■ **Work required**
Return, copied in full, every line below that contains the string "province". The match is case-sensitive.
[BEGIN]
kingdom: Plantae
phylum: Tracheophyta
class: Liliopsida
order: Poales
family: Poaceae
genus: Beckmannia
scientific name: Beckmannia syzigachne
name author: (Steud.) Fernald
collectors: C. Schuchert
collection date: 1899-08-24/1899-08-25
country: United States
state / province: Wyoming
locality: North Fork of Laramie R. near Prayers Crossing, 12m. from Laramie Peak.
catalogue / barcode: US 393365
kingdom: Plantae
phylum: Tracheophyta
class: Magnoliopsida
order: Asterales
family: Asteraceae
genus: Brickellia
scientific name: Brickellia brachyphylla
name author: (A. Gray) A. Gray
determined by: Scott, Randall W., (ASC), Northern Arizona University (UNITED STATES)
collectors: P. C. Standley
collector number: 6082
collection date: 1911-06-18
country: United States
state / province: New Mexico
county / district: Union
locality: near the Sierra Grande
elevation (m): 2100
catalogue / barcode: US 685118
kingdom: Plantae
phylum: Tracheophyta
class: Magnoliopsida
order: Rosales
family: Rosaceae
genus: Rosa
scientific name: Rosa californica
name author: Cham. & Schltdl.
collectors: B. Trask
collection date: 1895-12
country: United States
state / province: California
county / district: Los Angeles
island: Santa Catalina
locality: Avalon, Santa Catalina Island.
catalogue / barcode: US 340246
[END]
■ **Exercise response**
state / province: Wyoming
state / province: New Mexico
state / province: California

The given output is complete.